# Insurance on friend's car



## cymrukid (Sep 30, 2016)

I am buying a second hand car in Abu Dhabi (from a work colleague). 
I haven't sorted any insurance out yet, as the sale is not until the end of October. 
I have a UAE driving licence.
Do car insurance rules in the UAE allow me to legally lend the car to another work colleague, who also has a UAE driving licence, but no car or insurance of his own?


----------



## Stevesolar (Dec 21, 2012)

cymrukid said:


> I am buying a second hand car in Abu Dhabi (from a work colleague).
> I haven't sorted any insurance out yet, as the sale is not until the end of October.
> I have a UAE driving licence.
> Do car insurance rules in the UAE allow me to legally lend the car to another work colleague, who also has a UAE driving licence, but no car or insurance of his own?


Hi,
You need to carefully check the policy wording (as it varies from company to company).

PROVIDED DATA:
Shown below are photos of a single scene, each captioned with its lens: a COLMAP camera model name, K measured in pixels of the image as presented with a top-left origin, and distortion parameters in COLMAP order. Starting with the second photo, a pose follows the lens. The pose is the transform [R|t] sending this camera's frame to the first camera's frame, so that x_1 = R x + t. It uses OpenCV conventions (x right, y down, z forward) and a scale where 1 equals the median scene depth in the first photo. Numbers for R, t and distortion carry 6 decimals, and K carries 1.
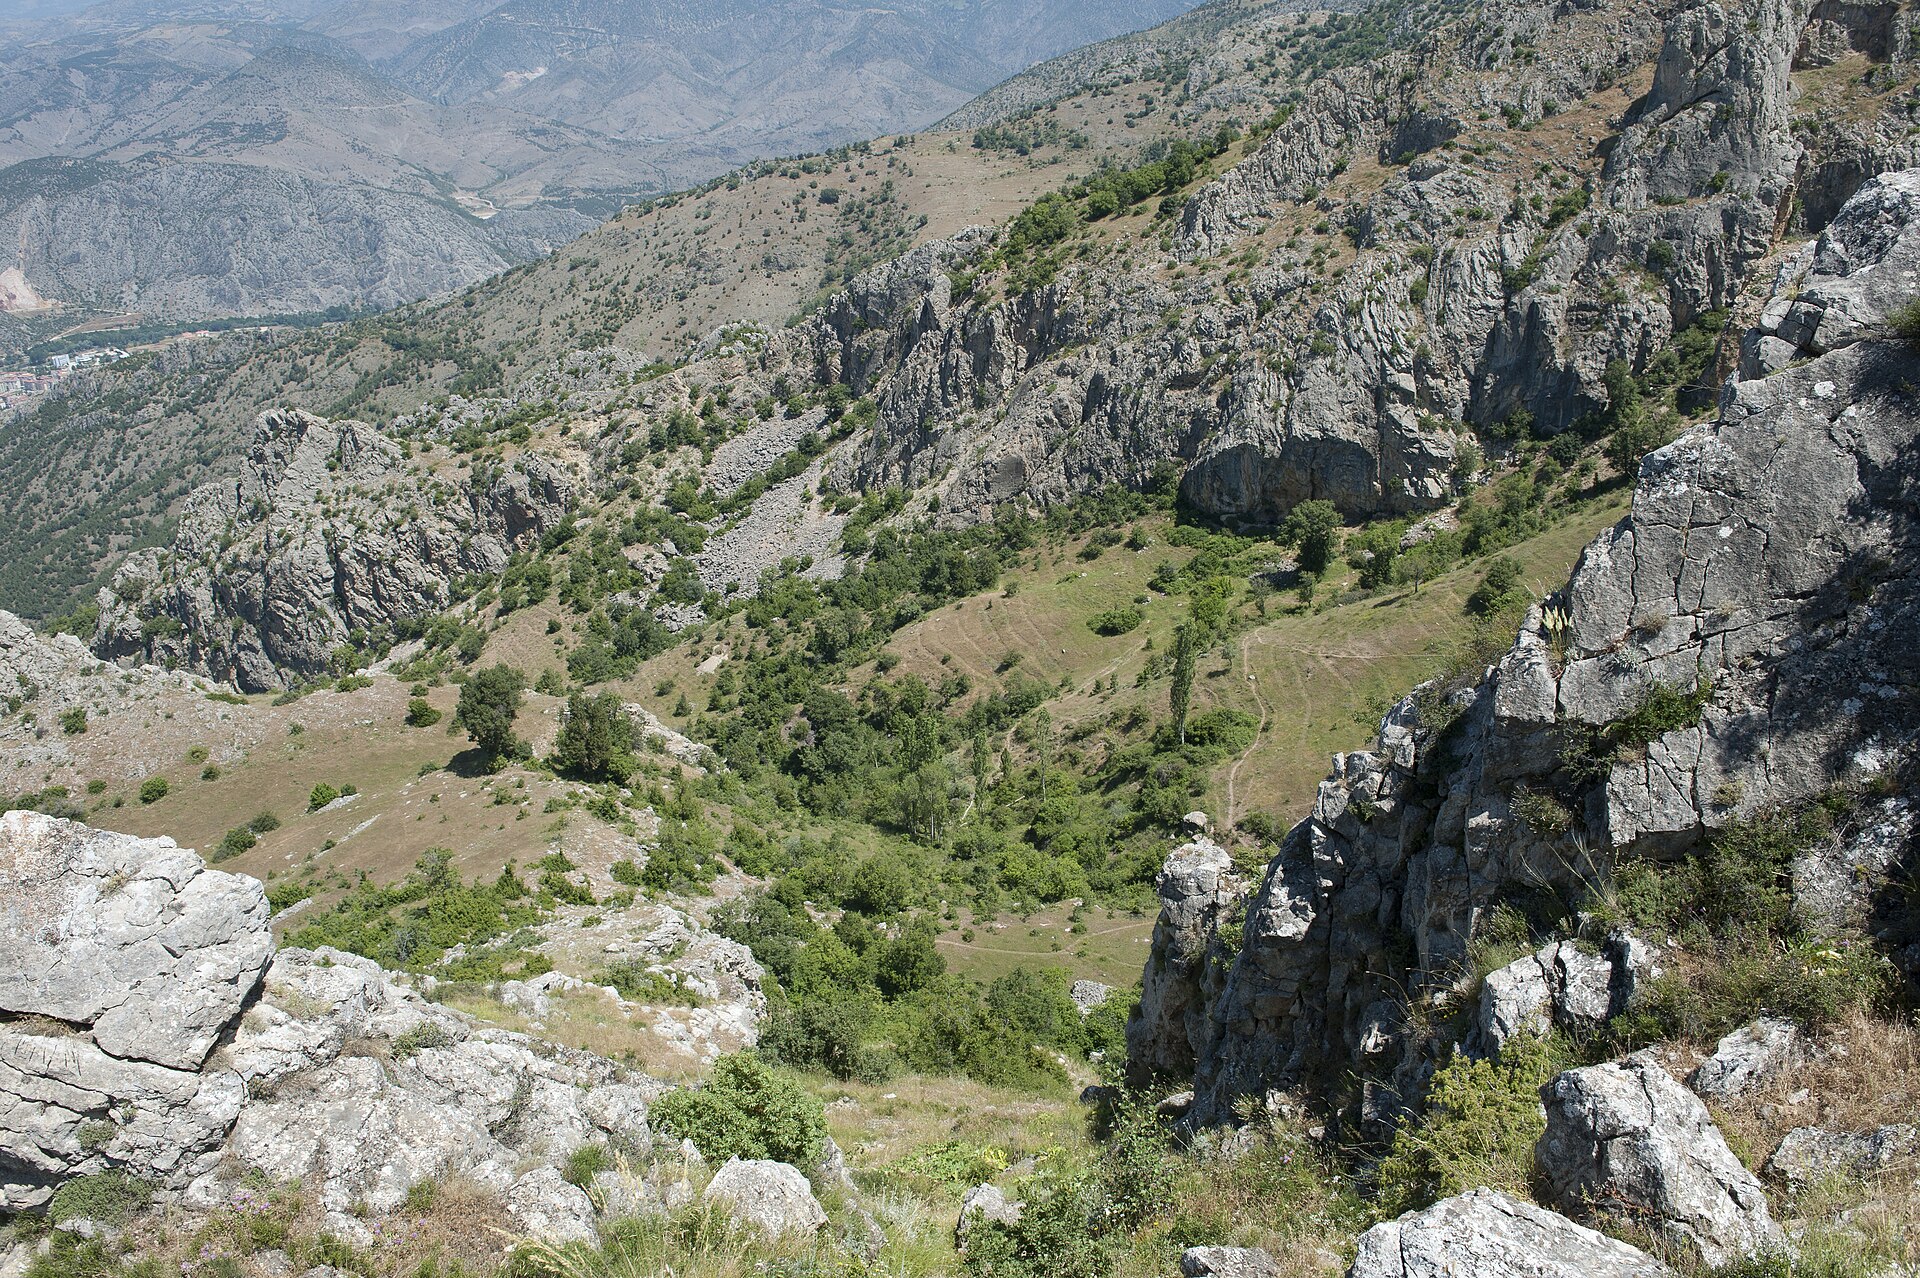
lens RADIAL K [[1658.8, 0, 960.0], [0, 1658.8, 639.0], [0, 0, 1]] dist [0.030585, -0.002605]
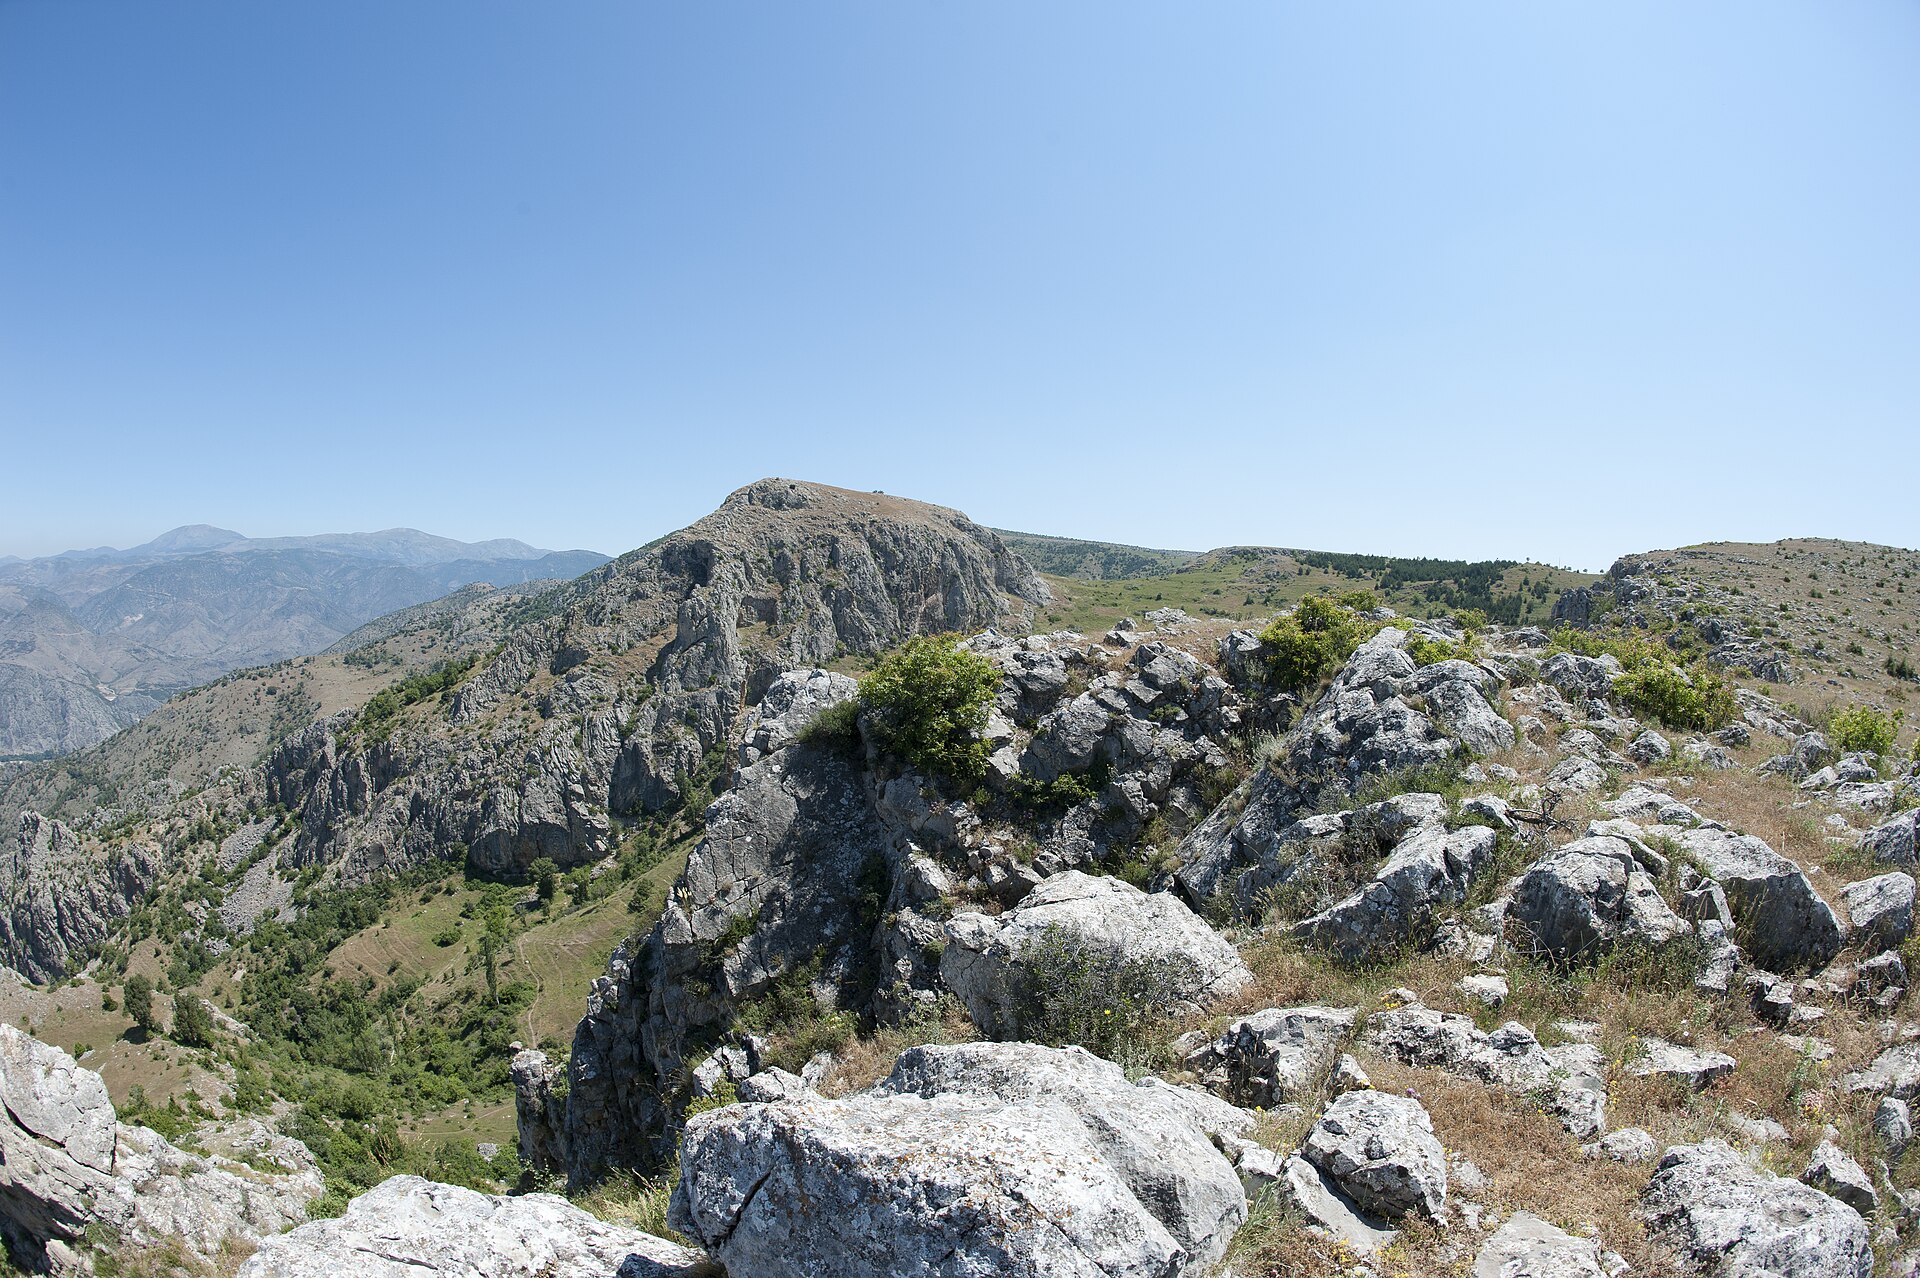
lens RADIAL K [[1658.8, 0, 960.0], [0, 1658.8, 639.0], [0, 0, 1]] dist [0.030585, -0.002605]
pose [[0.742677, 0.005060, 0.669631, -0.663338], [0.220853, 0.942172, -0.252064, 0.249306], [-0.632182, 0.335093, 0.698612, -0.598186]]
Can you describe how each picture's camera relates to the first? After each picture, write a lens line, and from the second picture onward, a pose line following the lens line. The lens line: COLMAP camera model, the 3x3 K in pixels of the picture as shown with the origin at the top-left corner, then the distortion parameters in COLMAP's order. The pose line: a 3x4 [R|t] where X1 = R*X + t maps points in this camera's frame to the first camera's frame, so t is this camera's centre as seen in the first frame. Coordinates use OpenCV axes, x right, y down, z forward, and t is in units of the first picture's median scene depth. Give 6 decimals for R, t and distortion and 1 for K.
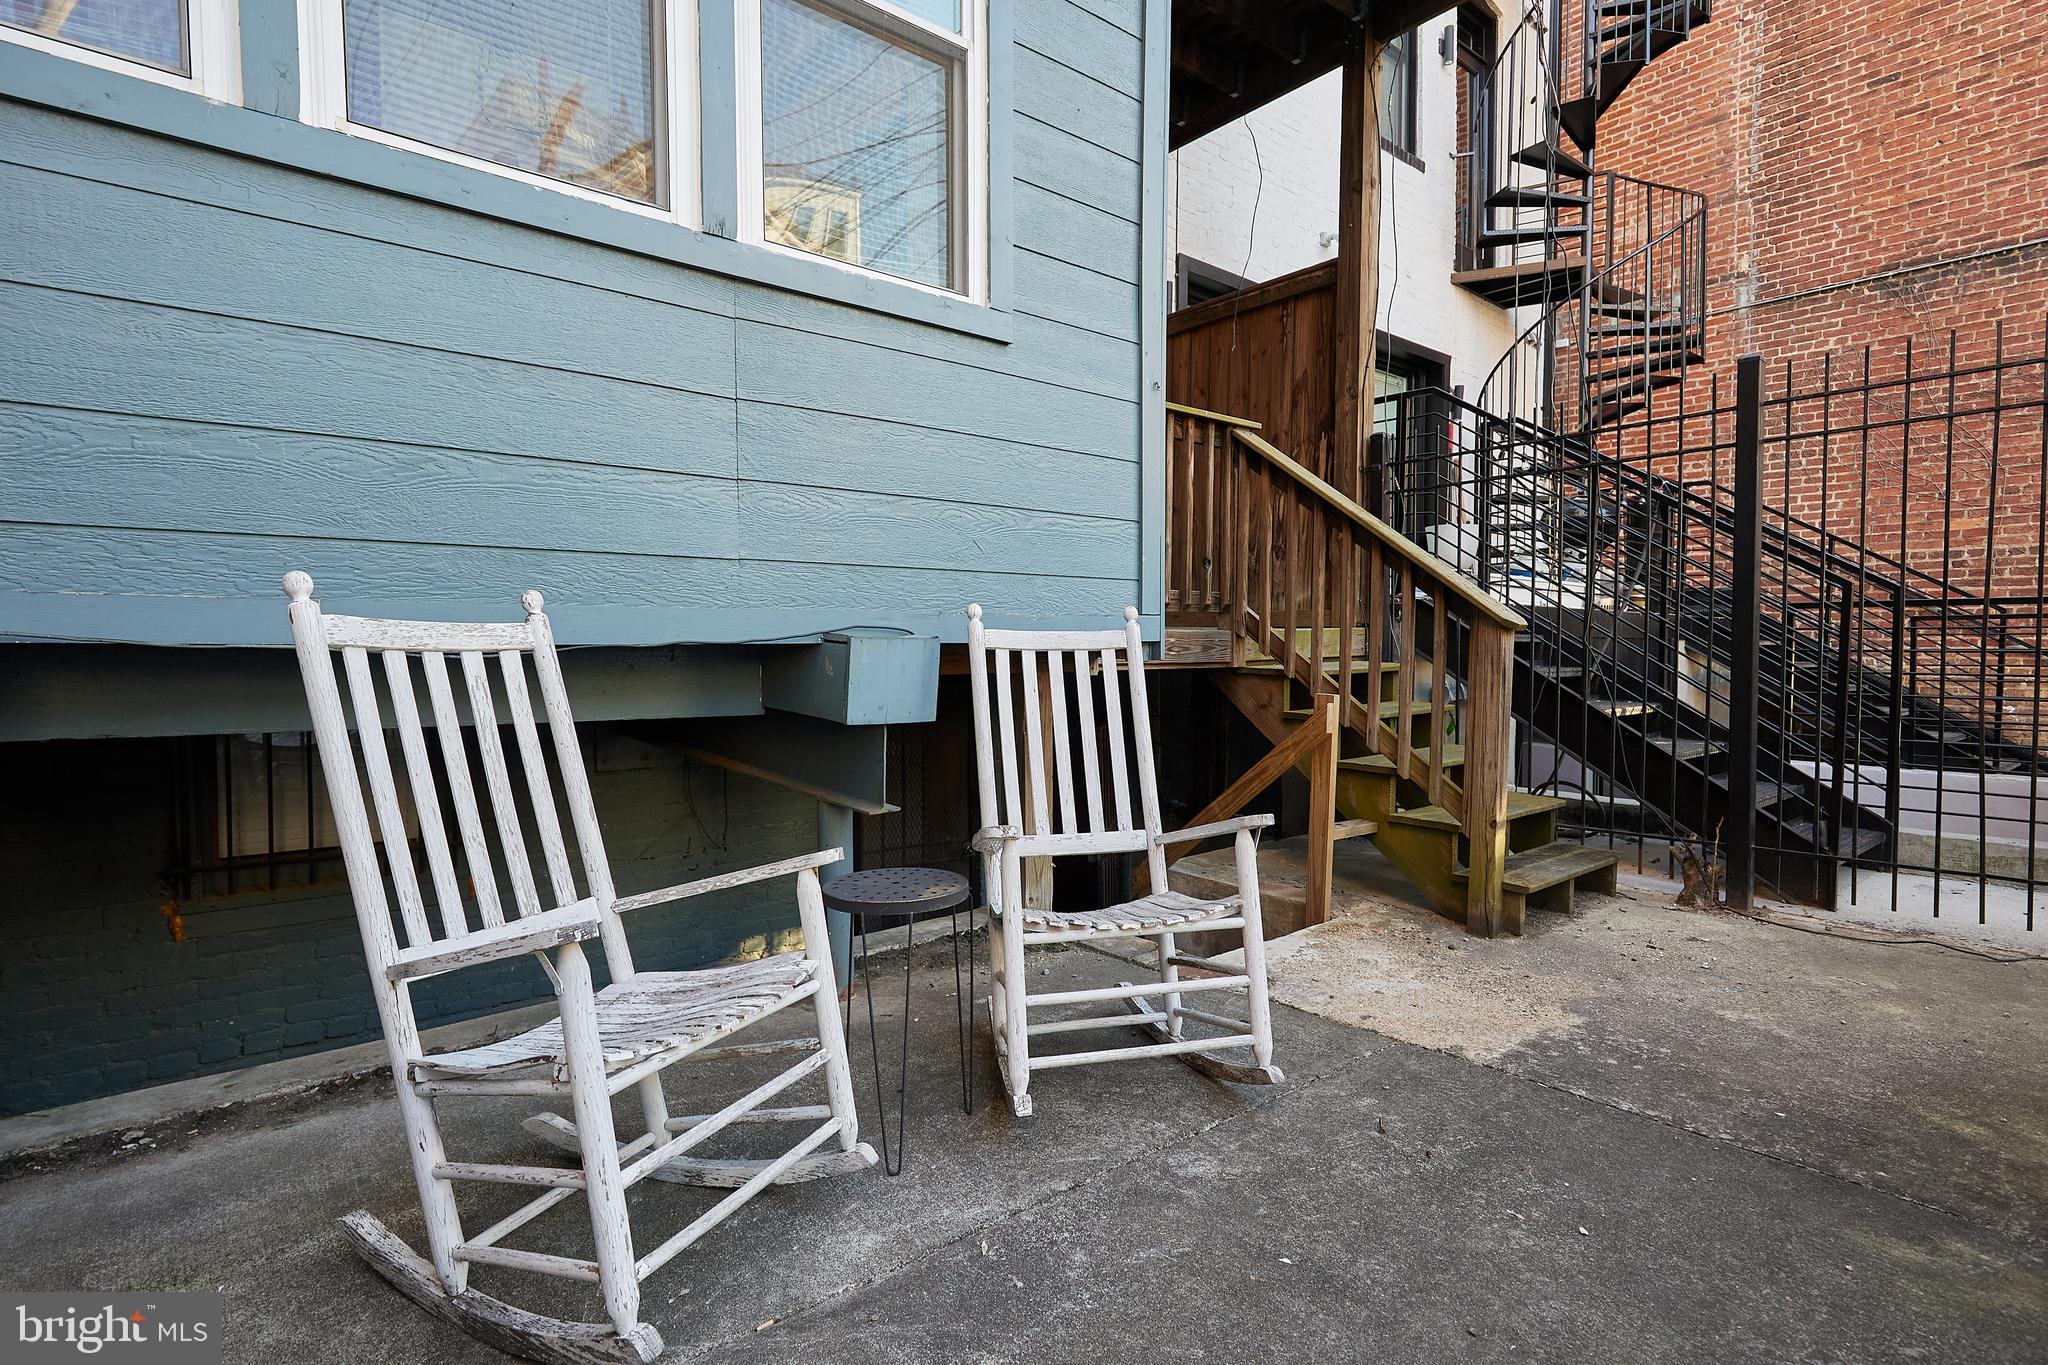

PROBLEM: Reproduce verbatim the passage of the car insurance thread above that opens with the words containing "## cymrukid (Sep" and closes with "(Dec 21, 2012)".

RESULT OF THE EXERCISE:
## cymrukid (Sep 30, 2016)

I am buying a second hand car in Abu Dhabi (from a work colleague). 
I haven't sorted any insurance out yet, as the sale is not until the end of October. 
I have a UAE driving licence.
Do car insurance rules in the UAE allow me to legally lend the car to another work colleague, who also has a UAE driving licence, but no car or insurance of his own?


----------



## Stevesolar (Dec 21, 2012)